- Tugas Anda: Bisakah Anda menyalin kata demi kata semua baris dari awal catatan di bawah sampai baris yang memuat "Como o calor pode afetar", termasuk baris itu sendiri?

- Data Masukan:
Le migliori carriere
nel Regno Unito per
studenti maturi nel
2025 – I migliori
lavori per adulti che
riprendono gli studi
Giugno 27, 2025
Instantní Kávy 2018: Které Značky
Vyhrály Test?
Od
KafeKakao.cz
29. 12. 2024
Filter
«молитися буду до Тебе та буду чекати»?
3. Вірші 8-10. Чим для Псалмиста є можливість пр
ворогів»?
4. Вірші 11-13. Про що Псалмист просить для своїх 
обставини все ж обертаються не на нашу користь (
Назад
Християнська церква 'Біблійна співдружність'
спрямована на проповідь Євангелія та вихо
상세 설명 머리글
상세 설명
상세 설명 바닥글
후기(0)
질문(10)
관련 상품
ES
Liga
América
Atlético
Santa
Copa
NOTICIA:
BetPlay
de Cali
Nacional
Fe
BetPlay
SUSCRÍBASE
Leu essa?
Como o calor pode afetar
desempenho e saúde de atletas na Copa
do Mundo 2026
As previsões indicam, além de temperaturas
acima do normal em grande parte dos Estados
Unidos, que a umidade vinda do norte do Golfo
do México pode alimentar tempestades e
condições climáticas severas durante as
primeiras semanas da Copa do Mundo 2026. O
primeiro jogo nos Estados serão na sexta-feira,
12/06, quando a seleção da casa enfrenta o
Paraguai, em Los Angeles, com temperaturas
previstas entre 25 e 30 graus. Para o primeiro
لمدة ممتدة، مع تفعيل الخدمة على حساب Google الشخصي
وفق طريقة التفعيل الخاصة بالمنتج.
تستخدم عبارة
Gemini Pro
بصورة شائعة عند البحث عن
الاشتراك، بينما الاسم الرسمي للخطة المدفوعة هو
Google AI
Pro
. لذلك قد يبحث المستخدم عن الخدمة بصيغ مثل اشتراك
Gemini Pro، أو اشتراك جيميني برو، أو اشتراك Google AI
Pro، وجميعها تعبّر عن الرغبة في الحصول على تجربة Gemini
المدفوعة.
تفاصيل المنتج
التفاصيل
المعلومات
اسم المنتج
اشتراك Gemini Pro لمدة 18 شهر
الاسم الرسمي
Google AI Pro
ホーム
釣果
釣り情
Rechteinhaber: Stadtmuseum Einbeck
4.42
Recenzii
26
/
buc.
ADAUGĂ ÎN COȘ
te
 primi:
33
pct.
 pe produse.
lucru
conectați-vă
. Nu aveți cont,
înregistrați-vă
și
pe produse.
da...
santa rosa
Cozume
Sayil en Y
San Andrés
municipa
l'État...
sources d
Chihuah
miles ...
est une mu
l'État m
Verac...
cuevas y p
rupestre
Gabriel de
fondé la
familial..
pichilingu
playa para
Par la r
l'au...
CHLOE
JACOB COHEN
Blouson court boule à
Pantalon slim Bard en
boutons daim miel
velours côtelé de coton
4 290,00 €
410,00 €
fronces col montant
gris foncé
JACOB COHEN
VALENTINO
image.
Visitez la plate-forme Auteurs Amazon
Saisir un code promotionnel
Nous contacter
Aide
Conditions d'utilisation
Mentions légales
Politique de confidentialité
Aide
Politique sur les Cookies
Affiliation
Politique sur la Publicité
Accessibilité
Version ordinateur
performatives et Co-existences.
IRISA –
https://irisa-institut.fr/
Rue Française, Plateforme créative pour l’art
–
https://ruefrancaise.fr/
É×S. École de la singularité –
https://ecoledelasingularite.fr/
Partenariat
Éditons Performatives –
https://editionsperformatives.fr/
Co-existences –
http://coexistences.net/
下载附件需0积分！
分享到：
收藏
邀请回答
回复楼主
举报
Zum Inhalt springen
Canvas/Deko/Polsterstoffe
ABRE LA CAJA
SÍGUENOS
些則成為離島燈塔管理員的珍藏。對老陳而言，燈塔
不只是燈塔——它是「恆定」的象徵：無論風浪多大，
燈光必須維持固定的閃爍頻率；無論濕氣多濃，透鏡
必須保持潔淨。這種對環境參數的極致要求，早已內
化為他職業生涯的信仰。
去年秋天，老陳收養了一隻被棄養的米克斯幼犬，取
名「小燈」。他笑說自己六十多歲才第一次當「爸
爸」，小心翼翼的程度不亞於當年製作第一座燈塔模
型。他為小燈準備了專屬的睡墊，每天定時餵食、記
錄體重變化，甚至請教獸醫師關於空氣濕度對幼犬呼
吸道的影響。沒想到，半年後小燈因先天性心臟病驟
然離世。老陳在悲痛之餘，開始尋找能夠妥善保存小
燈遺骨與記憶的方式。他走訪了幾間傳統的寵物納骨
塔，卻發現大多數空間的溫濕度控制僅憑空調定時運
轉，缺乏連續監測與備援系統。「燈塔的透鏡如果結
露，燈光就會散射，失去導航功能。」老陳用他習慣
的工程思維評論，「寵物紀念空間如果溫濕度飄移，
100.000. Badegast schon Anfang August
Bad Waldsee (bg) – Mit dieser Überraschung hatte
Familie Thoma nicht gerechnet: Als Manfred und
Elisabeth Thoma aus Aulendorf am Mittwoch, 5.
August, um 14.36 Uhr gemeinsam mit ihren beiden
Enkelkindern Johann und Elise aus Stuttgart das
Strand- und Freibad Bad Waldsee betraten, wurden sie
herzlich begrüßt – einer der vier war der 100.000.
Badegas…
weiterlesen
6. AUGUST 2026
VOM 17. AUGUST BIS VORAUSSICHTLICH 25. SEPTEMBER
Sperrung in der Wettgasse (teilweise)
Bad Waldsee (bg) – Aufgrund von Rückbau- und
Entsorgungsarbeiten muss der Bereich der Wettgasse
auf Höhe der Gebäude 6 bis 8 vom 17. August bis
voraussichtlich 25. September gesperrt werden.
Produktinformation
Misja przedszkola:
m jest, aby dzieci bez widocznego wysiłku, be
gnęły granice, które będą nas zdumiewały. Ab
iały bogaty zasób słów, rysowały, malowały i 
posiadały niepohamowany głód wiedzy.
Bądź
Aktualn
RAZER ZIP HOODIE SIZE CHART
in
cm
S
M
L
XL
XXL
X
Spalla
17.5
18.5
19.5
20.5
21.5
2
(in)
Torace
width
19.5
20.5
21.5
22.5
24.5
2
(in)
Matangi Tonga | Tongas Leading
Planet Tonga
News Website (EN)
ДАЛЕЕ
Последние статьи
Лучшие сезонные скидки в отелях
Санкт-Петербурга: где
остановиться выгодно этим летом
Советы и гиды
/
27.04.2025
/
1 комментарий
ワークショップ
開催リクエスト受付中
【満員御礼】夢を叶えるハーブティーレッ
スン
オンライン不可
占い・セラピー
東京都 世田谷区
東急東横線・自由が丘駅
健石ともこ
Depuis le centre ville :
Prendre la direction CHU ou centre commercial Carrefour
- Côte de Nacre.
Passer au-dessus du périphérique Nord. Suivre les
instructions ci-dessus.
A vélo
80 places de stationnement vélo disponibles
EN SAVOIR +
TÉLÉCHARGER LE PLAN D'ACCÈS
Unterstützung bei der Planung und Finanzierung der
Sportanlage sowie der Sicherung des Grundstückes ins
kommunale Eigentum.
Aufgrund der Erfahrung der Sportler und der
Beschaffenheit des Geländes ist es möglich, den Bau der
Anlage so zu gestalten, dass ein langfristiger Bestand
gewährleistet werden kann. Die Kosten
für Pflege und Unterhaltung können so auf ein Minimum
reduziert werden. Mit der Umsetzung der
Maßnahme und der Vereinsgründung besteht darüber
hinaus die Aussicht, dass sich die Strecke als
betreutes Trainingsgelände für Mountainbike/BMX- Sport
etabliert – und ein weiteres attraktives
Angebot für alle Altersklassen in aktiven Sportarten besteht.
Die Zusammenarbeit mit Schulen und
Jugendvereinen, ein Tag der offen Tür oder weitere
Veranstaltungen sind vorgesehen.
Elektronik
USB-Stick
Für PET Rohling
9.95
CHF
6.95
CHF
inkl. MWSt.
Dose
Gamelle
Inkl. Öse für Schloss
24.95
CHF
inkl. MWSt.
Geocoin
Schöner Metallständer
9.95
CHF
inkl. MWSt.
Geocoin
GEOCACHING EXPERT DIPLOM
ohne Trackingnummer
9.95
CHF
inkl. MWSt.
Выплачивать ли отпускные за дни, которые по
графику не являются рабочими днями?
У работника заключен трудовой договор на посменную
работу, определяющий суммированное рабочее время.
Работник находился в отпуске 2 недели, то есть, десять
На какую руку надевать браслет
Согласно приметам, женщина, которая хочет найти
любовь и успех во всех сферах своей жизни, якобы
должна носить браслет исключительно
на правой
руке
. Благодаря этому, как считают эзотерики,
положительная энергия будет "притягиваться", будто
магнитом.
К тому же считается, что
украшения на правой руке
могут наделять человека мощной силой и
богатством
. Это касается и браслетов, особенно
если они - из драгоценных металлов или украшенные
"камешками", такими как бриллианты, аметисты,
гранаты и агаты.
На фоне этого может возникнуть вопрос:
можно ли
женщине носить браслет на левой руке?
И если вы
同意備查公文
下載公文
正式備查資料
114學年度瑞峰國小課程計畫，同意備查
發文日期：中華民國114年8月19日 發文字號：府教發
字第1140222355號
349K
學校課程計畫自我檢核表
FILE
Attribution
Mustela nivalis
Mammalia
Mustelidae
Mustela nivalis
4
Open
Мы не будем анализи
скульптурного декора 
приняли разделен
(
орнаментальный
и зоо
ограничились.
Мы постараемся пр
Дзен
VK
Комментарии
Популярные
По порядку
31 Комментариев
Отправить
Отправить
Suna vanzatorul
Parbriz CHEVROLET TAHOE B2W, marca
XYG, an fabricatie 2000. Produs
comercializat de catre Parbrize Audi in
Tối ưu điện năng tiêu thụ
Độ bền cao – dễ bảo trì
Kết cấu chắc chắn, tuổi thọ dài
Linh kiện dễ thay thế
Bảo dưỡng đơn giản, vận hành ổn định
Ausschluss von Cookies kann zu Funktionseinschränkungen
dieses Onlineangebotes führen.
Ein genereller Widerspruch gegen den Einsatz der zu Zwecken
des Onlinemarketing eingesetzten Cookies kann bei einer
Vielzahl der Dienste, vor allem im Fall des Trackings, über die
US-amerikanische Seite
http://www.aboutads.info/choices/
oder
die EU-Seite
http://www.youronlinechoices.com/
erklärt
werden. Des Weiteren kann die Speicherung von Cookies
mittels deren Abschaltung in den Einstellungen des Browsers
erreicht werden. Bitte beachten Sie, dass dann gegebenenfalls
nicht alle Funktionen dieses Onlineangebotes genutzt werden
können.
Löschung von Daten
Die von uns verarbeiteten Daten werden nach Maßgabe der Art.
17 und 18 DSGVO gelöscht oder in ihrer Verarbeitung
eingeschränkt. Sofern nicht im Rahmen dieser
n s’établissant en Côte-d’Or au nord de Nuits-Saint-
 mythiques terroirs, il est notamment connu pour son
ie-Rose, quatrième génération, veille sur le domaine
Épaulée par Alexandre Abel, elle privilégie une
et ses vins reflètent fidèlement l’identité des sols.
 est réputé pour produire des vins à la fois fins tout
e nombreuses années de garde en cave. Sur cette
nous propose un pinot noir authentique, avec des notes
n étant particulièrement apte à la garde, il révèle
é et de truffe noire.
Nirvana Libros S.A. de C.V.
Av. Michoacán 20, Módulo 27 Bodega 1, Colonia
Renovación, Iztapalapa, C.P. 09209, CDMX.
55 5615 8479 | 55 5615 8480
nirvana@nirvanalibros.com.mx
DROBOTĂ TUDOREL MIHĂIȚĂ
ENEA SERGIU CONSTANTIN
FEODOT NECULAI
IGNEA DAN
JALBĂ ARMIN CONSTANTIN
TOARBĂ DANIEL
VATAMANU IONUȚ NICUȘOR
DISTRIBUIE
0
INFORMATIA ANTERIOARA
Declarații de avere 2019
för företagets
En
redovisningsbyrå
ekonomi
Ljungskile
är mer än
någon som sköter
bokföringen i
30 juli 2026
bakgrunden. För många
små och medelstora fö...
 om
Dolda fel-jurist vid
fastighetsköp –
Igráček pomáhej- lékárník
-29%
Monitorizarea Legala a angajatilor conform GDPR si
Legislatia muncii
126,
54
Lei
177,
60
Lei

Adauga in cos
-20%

- Jawaban Tugas:
Le migliori carriere
nel Regno Unito per
studenti maturi nel
2025 – I migliori
lavori per adulti che
riprendono gli studi
Giugno 27, 2025
Instantní Kávy 2018: Které Značky
Vyhrály Test?
Od
KafeKakao.cz
29. 12. 2024
Filter
«молитися буду до Тебе та буду чекати»?
3. Вірші 8-10. Чим для Псалмиста є можливість пр
ворогів»?
4. Вірші 11-13. Про що Псалмист просить для своїх 
обставини все ж обертаються не на нашу користь (
Назад
Християнська церква 'Біблійна співдружність'
спрямована на проповідь Євангелія та вихо
상세 설명 머리글
상세 설명
상세 설명 바닥글
후기(0)
질문(10)
관련 상품
ES
Liga
América
Atlético
Santa
Copa
NOTICIA:
BetPlay
de Cali
Nacional
Fe
BetPlay
SUSCRÍBASE
Leu essa?
Como o calor pode afetar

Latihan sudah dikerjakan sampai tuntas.